Schon 1970 druckte "Die Zeit" eine Liste mit Personen, die aufgrund von "XY"-Berichten zu Unrecht festgenommen worden waren: vom vermeintlichen "Hertie-Knacker" über eine Frau, die mehrmals zu Unrecht des Betrugs bezichtigt wurde, bis hin zu einem Landarbeiter, der sich dadurch verdächtig gemacht hatte, während der Sendung aufgesprungen zu sein. Und erst dieses Frühjahr ging der Fall zweier Deutscher durch die Presse, deren Foto versehentlich als das eines amerikanischen Serienmörder-Pärchens gezeigt wurde.

Rudi Cerne ficht das nicht an.
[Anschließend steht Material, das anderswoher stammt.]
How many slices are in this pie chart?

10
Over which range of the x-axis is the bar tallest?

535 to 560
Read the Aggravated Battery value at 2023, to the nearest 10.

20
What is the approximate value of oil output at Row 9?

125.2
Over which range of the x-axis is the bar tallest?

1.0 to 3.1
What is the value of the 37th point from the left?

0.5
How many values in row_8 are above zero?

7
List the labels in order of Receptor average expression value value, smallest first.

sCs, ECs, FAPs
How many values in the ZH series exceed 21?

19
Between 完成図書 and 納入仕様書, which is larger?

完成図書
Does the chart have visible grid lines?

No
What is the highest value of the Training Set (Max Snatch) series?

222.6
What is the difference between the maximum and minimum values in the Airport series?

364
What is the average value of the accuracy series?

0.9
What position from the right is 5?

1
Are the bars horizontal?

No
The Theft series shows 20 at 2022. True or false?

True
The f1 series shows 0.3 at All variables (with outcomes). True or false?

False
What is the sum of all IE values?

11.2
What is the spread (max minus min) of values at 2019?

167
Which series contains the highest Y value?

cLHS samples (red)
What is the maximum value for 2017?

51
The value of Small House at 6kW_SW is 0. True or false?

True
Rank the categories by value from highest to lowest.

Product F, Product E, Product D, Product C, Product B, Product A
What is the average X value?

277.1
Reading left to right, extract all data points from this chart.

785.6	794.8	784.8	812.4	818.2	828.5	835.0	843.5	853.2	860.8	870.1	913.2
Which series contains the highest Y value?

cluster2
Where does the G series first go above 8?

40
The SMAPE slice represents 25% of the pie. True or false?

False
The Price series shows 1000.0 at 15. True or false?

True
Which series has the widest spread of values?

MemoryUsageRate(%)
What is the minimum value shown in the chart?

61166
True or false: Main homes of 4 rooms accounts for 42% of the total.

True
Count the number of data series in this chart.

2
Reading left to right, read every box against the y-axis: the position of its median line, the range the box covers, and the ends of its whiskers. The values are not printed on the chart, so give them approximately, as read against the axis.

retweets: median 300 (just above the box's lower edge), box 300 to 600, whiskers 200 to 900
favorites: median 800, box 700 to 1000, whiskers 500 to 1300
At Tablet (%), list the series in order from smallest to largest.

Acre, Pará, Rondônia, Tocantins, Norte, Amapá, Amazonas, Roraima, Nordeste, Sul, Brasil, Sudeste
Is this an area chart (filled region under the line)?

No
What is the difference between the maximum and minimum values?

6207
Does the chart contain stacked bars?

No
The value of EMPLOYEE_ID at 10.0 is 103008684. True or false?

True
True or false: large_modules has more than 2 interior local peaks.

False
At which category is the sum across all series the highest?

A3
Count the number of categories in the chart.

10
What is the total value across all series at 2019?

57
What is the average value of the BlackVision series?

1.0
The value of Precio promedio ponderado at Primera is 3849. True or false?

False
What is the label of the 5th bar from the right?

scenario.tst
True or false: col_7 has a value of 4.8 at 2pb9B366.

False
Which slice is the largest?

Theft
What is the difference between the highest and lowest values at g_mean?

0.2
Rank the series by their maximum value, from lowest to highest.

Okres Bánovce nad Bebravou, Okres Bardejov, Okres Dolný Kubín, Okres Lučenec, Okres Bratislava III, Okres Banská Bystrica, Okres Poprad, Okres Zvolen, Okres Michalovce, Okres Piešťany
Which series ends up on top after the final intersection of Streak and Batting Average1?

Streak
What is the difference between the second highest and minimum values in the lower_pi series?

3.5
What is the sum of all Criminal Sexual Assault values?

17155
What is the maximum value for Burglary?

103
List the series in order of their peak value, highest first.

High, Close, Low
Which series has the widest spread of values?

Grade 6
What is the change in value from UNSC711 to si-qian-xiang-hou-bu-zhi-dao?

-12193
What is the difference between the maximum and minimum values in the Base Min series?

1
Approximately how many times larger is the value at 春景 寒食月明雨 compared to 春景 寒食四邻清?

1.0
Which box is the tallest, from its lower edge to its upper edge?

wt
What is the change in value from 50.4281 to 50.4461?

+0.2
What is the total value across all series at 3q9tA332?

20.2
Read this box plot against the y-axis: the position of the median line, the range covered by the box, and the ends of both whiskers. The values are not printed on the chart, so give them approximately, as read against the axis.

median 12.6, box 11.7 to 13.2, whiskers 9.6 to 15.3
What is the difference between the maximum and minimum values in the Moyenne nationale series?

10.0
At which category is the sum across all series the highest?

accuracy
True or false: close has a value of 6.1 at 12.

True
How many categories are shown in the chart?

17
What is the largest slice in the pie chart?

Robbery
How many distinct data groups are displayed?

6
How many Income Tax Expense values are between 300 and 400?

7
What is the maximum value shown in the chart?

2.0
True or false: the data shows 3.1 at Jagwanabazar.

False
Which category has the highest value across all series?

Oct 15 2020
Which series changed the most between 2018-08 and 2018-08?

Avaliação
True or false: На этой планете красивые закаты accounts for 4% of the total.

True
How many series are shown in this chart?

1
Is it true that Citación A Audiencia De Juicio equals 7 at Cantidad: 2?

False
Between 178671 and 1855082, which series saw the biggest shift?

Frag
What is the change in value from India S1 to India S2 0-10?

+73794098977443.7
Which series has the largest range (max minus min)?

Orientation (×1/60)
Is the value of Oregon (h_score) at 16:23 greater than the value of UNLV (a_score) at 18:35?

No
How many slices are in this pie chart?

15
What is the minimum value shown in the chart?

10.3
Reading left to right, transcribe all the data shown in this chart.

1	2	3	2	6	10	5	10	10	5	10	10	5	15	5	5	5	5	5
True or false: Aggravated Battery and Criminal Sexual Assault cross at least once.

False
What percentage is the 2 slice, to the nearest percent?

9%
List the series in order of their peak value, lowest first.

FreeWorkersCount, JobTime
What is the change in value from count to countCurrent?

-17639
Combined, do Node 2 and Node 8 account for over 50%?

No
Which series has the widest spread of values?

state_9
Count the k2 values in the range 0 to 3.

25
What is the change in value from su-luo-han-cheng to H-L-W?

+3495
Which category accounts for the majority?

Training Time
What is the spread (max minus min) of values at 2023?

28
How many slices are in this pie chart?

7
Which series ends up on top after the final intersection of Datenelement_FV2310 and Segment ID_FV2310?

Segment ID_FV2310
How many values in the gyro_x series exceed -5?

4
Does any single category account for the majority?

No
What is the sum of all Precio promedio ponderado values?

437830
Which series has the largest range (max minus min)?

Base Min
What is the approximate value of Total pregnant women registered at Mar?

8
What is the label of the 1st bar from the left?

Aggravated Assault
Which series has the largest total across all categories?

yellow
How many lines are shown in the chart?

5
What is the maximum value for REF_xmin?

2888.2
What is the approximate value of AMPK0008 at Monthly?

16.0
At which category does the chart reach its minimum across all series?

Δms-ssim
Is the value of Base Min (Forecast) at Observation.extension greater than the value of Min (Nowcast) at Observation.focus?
Er sagt, es könne schon mal zu Verwechslungen kommen und fragt: "Soll man lieber einen Täter laufen lassen als ein paar mal daneben zu liegen?"

Doch genau das ist die Kardinalfrage, wenn Bürger per TV aufgefordert werden, exekutive Hoheitsaufgaben zu übernehmen - und ist zugleich der Kern der Debatte um einen ausufernden Sicherheitsstaat.

Gesellschaftlich bleibt dieses Thema heiß diskutiert, beim ZDF gilt die Frage als beantwortet: Selbstzweifel kennt man dort nicht. Der Vorwurf von Heinrich Böll bis zur "Vereinigung sozialdemokratischer Juristen", die Sendung sei Denunziantenfernsehen für Spießer, kontert man dort mit dem Verweis auf fast 600 gefasste Mörder und Millionen treuer Fans. Und die aktuellen "XY-"Preisträger belegen ja auch, dass die Inkaufnahme übler Nachrede mit 10.000 Euro und einem Händedruck von Minister Schäuble honoriert werden kann.

Welche Blüten das treibt, zeigt der heute gesendete Film zur Tat, in dem sich die von Schäuble prämierten Tipp-Geber Michael Pieper und Peter Dahnke selber spielen.

Beim Training in einem Kasseler Badesee fielen den beiden Triathleten zwei Männer an der Seite kleiner Jungen auf, die, so heißt es in dem Film, "deren Großeltern sein konnten".

Dass die beiden Männer sich am Ende tatsächlich als Triebtäter herausstellten, ist eine Sache - und das Eingreifen aller Ehren Wert. Doch dass ältere Männer mit potenziellen Enkeln an der Hand durch derartige Film-Darstellungen plötzlich per se als dubios erscheinen, eine ganz andere.

"Natürlich geht immer mal etwas schief", sagte denn auch Law-and-Order-Mann Schäuble in seiner Laudatio - und lobte gleichzeitig Eduard Zimmermann, den geistigen Vater von "Aktenzeichen XY...ungelöst", der ja unsere Gesellschaft lebenswerter gemacht habe.

Zumindest für jene, die nicht irrtümlich ins Visier geraten.